# Wire gauge size



## wireman64 (Feb 2, 2012)

220wire said:


> Looking for help on wire size for feeders in panel pic attached.
> 
> Recently did a home inspection on a 2500sqft home and found what looked like #2,2,2,4 SER cable fed from a 125a meter main outside.
> 
> ...


By the looks of that panel i would not trust it , if you need help with wire sizes 310.15 and its various charts/ tables will help. If your looking for something in the field they do make these little tools , i dont have one, but if your a home inspector it wouldn't hurt


----------



## TOOL_5150 (Aug 27, 2007)

Hell, my boss thinks its ok to put a 90 amp 2 pole on 4/3 romex...


----------



## 220wire (Aug 18, 2008)

wireman64 said:


> By the looks of that panel i would not trust it , if you need help with wire sizes 310.15 and its various charts/ tables will help. If your looking for something in the field they do make these little tools , i dont have one, but if your a home inspector it wouldn't hurt


Not a home inspector 

Cant go back to the house and verify

Panel is the works of a hacker

310.15 B 6 to be exact!


----------



## FastFokker (Sep 18, 2012)

TOOL_5150 said:


> Hell, my boss thinks its ok to put a 90 amp 2 pole on 4/3 romex...


CEC table 2 at 90c is 95amps for #4 copper.


----------



## TOOL_5150 (Aug 27, 2007)

FastFokker said:


> CEC table 2 at 90c is 95amps for #4 copper.


romex uses the 60 degree column. CEC = California electrical code.. not canadian electrical crap.















Just a joke, dont shoot me.:thumbup:


----------



## backstay (Feb 3, 2011)

TOOL_5150 said:


> romex uses the 60 degree column. CEC = California electrical code.. not canadian electrical crap.
> 
> Just a joke, dont shoot me.:thumbup:












Bang!


----------



## arni19 (Nov 20, 2009)

We have 450k homes around here or higher with 100 amp services to them.. The houses are only 1200 sq ft, why make the house 450,600??? Lol.


----------



## 480sparky (Sep 20, 2007)

Unless you're able to measure the conductor itself (sans insulation), any gauge you devise will be useless.


----------



## Glennsparky (Nov 30, 2011)

Try printing this.

http://www.nachi.org/forum/attachments/f19/59570d1350699852-wire-gauge-wire-gauge.pdf

I'm thinking of buying an all plastic vernier caliper and marking the wire sizes with a super fine sharpie. Most of the time the thin jaws would fit between the lug and the insulation.


----------



## Jlarson (Jun 28, 2009)

Burndy makes what they call the wire-mike, its a caliper that can size solid, stranded and ASCR conductors. 

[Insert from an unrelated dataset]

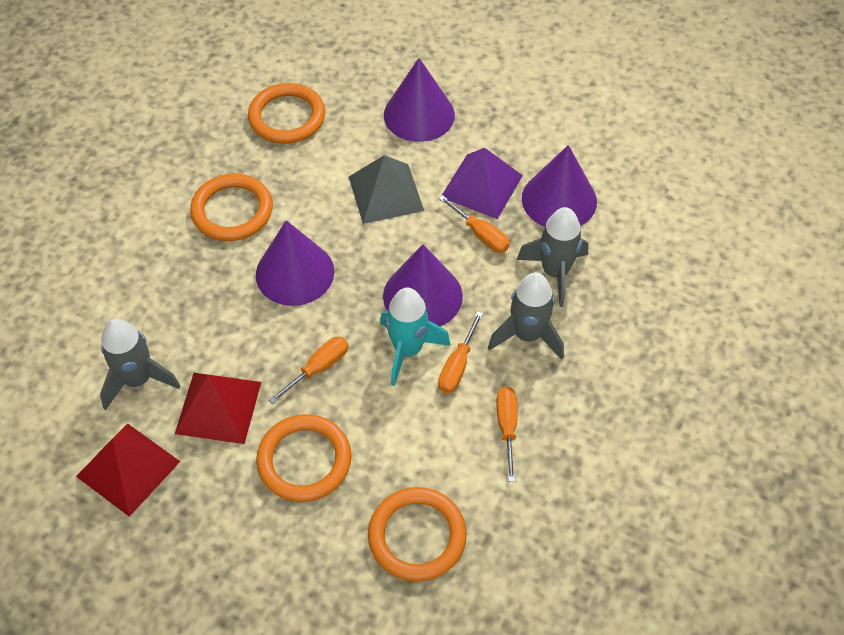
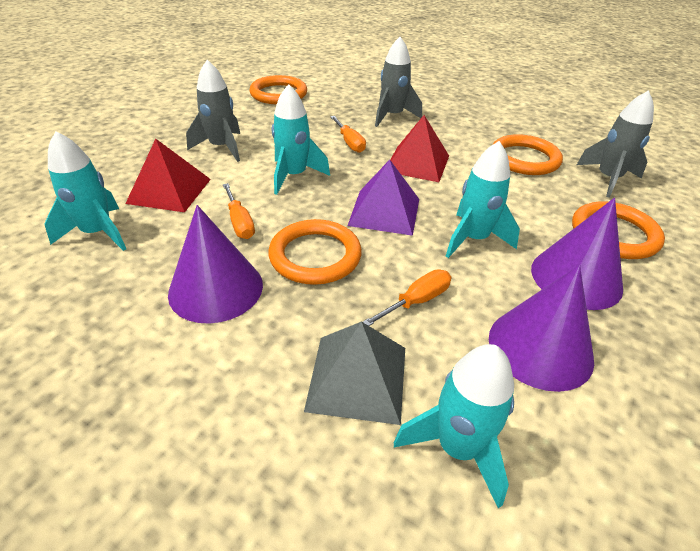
orange screwdriver: [268,337,348,404] [438,311,483,393] [439,195,510,253] [496,386,518,482] = 4 -> [223,183,255,239] [330,116,366,153] [363,269,451,326] = 3
purple cone: [256,220,334,306] [383,244,463,326] [384,58,455,142] [522,145,597,227] = 4 -> [168,205,263,324] [489,265,594,392] [531,198,623,310] = 3
turquoise rocket: [380,288,451,386] = 1 -> [45,132,126,251] [272,84,330,195] [394,344,514,508] [446,141,520,258] = 4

It's handy but it's made of stainless steel so it isn't the type of thing you want to use live :laughing:


----------



## 220wire (Aug 18, 2008)

arni19 said:


> We have 450k homes around here or higher with 100 amp services to them.. The houses are only 1200 sq ft, why make the house 450,600??? Lol.


100amps Canadian is like 150amp American...duh...


----------



## Cletis (Aug 20, 2010)

220wire said:


> Looking for help on wire size for feeders in panel pic attached.
> 
> Recently did a home inspection on a 2500sqft home and found what looked like #2,2,2,4 SER cable fed from a 125a meter main outside.
> 
> ...


Just get this iphone app and hold phone up to wire


----------



## randas (Dec 14, 2008)

220wire said:


> 100amps Canadian is like 150amp American...duh...


Other way around. Its so cold up here we can really load up our ccts :laughing:


----------



## wireman64 (Feb 2, 2012)

Cletis said:


> Just get this iphone app and hold phone up to wire


Just make sure you don't scratch the screen ! I just downloaded it


----------



## jon weed (Dec 5, 2012)

if that was me i would install a min of 2/0 service cable because it is a 200 amp panel and it appears to have a 200 amp main bkr in it. plus because of all of the 230 volt breakers there will be a factor of expansion and contracton as well as a natural load imbalance causing neutral imbalance causing lights to blink and blowout prematurely. i would reccomend relocation of the 230 volt circuits to the outside and upgrade service to accomidate then service cable will be fine with just branch ciruits.


----------